Susceptibility of a simple metal (Problem 31.6 in Ashcroft's
1. The problem statement, all variables and given/known data
The susceptibility of a simple metal has a contribution ##\chi_{c.c}## from the conduction electrons and a contribution ##\chi_{ion}## from the diamagnetic response of the closedshell core electrons.

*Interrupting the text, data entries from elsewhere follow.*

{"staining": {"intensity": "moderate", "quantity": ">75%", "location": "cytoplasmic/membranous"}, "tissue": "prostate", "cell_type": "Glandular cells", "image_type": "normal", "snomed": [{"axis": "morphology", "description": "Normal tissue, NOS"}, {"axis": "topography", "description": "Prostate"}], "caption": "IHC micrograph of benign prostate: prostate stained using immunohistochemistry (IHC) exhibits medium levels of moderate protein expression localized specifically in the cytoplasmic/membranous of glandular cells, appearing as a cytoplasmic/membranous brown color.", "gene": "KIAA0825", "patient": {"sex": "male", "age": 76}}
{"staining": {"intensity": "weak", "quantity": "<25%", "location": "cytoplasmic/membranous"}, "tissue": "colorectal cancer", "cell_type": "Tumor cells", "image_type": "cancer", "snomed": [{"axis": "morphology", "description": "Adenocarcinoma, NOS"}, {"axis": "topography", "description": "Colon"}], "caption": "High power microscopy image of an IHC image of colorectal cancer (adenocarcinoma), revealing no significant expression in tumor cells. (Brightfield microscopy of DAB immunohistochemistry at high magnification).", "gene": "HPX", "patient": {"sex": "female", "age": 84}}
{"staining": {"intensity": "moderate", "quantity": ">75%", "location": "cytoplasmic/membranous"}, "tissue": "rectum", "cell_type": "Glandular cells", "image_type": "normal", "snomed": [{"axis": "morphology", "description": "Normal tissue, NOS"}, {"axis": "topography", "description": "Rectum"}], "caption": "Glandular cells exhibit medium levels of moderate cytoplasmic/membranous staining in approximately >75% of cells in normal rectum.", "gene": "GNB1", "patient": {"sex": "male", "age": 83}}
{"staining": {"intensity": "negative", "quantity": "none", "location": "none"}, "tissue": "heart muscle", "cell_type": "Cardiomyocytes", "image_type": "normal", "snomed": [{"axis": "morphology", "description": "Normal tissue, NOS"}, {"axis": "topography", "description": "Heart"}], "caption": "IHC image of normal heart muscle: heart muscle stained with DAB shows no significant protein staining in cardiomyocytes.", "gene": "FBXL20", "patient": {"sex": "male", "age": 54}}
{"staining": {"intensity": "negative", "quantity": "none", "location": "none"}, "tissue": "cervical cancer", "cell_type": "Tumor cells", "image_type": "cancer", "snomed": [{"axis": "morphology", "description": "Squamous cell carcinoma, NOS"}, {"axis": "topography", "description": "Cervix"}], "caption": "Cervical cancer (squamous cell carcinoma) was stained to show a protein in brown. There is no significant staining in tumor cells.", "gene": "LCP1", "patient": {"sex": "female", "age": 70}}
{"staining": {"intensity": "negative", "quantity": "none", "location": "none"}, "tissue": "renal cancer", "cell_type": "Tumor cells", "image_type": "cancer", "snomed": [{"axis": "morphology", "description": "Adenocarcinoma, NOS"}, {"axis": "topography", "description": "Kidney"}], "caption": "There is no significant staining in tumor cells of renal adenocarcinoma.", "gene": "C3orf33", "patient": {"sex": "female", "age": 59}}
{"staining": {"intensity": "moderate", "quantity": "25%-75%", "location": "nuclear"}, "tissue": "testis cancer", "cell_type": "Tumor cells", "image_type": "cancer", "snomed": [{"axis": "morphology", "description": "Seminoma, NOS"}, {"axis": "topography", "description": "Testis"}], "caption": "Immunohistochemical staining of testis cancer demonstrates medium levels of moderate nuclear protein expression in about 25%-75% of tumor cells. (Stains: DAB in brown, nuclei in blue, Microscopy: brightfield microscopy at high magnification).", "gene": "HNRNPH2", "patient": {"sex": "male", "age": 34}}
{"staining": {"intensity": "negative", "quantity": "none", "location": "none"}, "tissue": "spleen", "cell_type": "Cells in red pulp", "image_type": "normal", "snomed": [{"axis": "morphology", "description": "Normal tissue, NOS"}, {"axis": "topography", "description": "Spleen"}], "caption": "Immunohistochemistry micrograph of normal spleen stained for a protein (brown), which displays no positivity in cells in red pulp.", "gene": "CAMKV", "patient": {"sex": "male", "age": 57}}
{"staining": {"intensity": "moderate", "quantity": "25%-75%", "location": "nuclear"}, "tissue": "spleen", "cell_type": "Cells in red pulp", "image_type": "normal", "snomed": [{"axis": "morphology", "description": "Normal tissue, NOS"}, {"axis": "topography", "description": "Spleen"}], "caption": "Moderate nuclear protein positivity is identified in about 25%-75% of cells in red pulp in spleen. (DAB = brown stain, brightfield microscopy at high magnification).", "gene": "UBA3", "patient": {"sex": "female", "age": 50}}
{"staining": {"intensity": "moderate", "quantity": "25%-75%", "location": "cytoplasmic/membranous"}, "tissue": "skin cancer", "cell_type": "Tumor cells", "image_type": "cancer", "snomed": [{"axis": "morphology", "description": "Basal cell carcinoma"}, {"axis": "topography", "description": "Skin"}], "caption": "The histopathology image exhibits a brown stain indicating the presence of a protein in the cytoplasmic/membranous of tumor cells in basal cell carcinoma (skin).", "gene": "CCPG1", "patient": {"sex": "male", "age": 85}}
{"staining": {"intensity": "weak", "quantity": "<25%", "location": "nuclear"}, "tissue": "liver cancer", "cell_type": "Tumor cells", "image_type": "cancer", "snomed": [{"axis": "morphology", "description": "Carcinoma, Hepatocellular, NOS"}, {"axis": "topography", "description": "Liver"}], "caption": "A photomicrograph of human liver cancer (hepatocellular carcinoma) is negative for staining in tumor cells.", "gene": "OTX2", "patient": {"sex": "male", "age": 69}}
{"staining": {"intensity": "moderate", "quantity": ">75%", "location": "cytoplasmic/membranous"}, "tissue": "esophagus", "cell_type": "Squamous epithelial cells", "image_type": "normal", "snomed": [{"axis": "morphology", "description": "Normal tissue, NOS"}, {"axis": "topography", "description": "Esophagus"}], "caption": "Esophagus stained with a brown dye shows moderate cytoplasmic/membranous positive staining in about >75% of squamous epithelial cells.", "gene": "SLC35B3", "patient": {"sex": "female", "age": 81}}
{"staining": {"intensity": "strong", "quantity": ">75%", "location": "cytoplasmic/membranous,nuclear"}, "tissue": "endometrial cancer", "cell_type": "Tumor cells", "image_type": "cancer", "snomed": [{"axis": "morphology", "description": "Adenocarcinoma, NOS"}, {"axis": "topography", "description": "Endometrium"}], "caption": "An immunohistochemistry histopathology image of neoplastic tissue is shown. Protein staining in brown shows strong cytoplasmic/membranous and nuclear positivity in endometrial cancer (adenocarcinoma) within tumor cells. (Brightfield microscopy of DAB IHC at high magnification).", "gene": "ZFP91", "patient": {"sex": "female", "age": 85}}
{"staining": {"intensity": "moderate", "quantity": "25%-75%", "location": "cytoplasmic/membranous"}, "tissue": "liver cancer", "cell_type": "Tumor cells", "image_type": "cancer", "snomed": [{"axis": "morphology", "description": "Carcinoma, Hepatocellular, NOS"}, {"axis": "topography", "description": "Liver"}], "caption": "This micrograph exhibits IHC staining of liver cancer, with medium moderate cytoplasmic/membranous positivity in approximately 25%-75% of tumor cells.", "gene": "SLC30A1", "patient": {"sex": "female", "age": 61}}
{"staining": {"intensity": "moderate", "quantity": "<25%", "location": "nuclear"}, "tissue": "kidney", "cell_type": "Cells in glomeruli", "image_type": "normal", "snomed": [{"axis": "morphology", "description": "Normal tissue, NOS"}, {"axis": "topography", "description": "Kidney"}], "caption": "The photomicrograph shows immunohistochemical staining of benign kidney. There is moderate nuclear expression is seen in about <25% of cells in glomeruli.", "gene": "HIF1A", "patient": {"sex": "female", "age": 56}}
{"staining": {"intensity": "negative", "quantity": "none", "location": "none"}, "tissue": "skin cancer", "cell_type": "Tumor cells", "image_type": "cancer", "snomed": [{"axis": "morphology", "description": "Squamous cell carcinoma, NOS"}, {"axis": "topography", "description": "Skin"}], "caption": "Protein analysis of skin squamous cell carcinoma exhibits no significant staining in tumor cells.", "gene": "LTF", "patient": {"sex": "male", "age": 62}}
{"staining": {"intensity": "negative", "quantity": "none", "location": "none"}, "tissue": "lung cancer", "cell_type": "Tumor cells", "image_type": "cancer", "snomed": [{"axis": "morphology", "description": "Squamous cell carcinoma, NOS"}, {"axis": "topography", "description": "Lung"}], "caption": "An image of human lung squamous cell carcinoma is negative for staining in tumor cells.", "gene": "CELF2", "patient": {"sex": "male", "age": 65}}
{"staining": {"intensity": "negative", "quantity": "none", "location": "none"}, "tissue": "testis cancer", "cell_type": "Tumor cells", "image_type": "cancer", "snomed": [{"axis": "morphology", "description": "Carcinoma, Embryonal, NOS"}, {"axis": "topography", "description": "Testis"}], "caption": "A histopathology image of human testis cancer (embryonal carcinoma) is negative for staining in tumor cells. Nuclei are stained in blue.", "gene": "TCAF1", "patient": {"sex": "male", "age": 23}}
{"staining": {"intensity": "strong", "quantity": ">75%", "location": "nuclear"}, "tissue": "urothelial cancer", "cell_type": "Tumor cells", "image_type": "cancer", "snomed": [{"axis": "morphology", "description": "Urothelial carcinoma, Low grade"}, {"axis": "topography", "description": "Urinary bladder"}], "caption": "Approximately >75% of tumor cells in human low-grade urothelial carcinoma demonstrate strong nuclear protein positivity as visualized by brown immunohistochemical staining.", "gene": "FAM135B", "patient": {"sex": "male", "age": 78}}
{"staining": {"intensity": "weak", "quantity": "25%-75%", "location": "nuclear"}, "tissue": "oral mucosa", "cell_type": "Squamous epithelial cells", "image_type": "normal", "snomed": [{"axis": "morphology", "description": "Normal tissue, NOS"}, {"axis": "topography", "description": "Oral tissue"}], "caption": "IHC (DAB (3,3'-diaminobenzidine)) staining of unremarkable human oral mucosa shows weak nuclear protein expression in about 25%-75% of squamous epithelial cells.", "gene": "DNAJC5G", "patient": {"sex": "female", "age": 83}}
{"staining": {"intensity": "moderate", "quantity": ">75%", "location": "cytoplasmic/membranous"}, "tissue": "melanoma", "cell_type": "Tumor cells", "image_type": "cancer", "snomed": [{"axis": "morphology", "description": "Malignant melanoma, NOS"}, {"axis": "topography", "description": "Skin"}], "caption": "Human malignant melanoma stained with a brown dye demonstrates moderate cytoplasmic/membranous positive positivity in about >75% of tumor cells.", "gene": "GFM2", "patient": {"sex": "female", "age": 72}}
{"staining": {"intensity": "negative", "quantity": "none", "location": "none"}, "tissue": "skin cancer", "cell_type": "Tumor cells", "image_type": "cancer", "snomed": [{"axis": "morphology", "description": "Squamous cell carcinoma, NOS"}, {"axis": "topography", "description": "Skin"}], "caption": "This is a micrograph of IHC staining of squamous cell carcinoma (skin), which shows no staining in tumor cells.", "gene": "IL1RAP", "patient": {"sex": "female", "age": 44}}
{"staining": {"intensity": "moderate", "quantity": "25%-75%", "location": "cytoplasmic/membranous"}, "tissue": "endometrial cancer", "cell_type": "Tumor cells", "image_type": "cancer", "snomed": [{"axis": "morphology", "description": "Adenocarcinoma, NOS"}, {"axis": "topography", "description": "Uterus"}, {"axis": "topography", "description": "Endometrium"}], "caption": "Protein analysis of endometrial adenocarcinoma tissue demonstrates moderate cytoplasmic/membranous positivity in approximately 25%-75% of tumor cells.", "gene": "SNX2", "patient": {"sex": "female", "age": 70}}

Taking the conduction electron susceptibility to be given by the free electron values of the Pauli paramagnetic and Landau diamagnetic susceptibilities, show that:
$$ \frac{\chi_{ion}}{\chi_{c.c}} = \frac{1}{3} \frac{Z_c}{Z_v}\langle (k_F r)^2 \rangle $$
where ##Z_v## is the valence, ##Z_c## is the number of core electrons, and ##<r^2>## is the mean square ionic radius defined in (31.26).
2. Relevant equations
$$(31.26) <r^2> = \frac{1}{Z_i} \sum <0r_i^2 0>$$
$$\chi^{molar} = Z_i (e^2/(\hbar c))^2 \frac{N_A a_0^3}{6}\langle (r/a_0)^2 \rangle$$
$$\chi_{pauli} = \bigg(\frac{\alpha}{2\pi}\bigg)^2 (a_0k_F)$$
$$\chi_{Landau} = 1/3 \chi_{Pauli}$$
3. The attempt at a solution
I thought that ##\chi_{molar}=\chi_{ion}## and that ##\chi_{c.c} = \chi_{Landau}+\chi_{Pauli} = 2/3 \chi_{Pauli}##.
But when I divide between the two susceptibilities I don't get the right factors, has someone already done this exercise from Ashcroft and Mermin?
I tried searching google for a solution but to a veil.